I have a old 1993 2.8 Cannondale with the stock steel fork and want to replace it with carbon. I dont have the bike here to messure the top tube size, any one have an idea what size it is? Thanks for any help


----------



## Bluechip (Feb 19, 2004)

I am not sure why you need the top tube size for a fork. You will need a 1" steerer on your new fork. You are going from a threaded fork to an unthreaded so you will need a new headset and a new stem. The fork steerer will be cut after you determine how tall you want the stem to be.


----------



## JSummers (Nov 21, 2008)

Thanks, you figured out what i was asking steerer tube size.


----------



## HearEyeAm (May 4, 2017)

Bluechip said:


> I am not sure why you need the top tube size for a fork. You will need a 1" steerer on your new fork. You are going from a threaded fork to an unthreaded so you will need a new headset and a new stem. The fork steerer will be cut after you determine how tall you want the stem to be.

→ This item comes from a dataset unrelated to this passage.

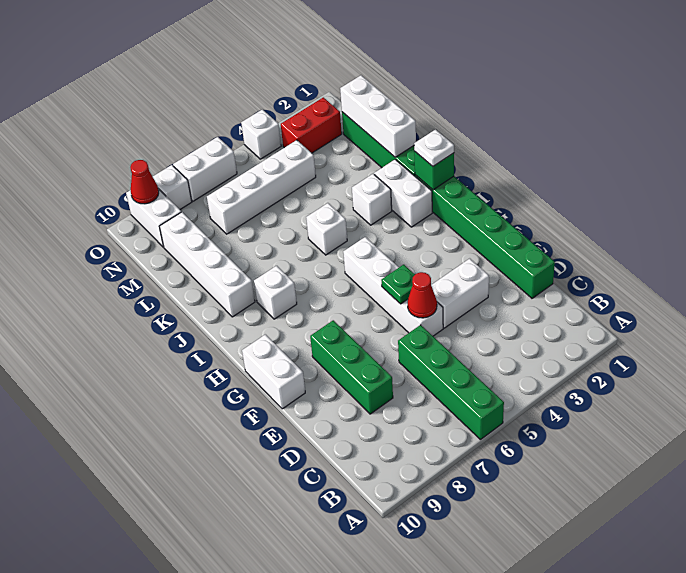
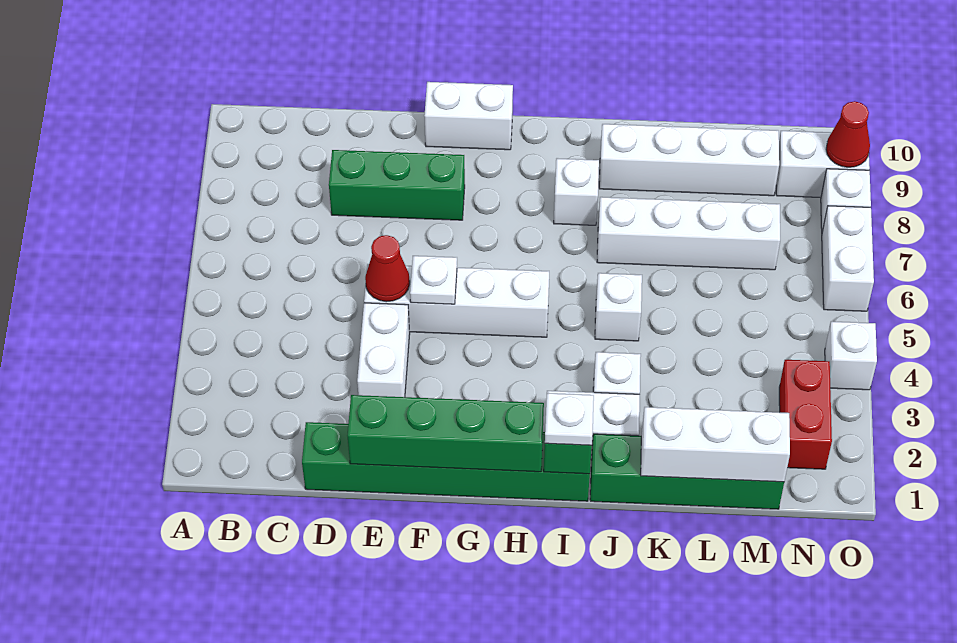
green 1x4 brick [398,325,504,440] -> green 1x4 brick moved to [347,395,544,472]
green 1x1 plate [381,265,415,304] -> white 1x1 plate [410,256,457,304]
white 1x4 brick [207,140,316,234] -> white 1x4 brick turned to [597,197,780,270]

I’m late to the party but I am also renovating a Cannondale 2.8. I too am adding a new fork to soften the ride quality. 

I am wondering if you or anyone can tell me more about the 1” headset I will need. Is the headtube cup size 30.2mm or 30.0mm?

Also the 1” carbon fork I have will only accept a 27mm crown race. Do you know some high quality headsets that can fit the (30mm or 30.2mm) head tube as well as comes with a 27mm crown race?

Originally I wanted to get a Chris King 1” nothreadset but they only make baseplates for that in 26.4mm. Do you think it’s possible to mill or shave off the inner diameter of the 26.4mm crown race to make it a 27mm? Could that work or is that too risky?

Thank you so much!


----------



## Lombard (May 8, 2014)

HearEyeAm said:


> I’m late to the party but I am also renovating a Cannondale 2.8. I too am adding a new fork to soften the ride quality.
> 
> I am wondering if you or anyone can tell me more about the 1” headset I will need. Is the headtube cup size 30.2mm or 30.0mm?
> 
> ...


Hi and welcome! I don't have an answer to your questions, but I will tell you there isn't much activity on the manufacturer specific forums anymore. You will get more answers if you post your question in the "Bikes, Frames and Forks" forum or the Retro-Classic" forum.

L


----------



## HearEyeAm (May 4, 2017)

Lombard said:


> Hi and welcome! I don't have an answer to your questions, but I will tell you there isn't much activity on the manufacturer specific forums anymore. You will get more answers if you post your question in the "Bikes, Frames and Forks" forum or the Retro-Classic" forum.
> 
> L


Thank you 🙏


----------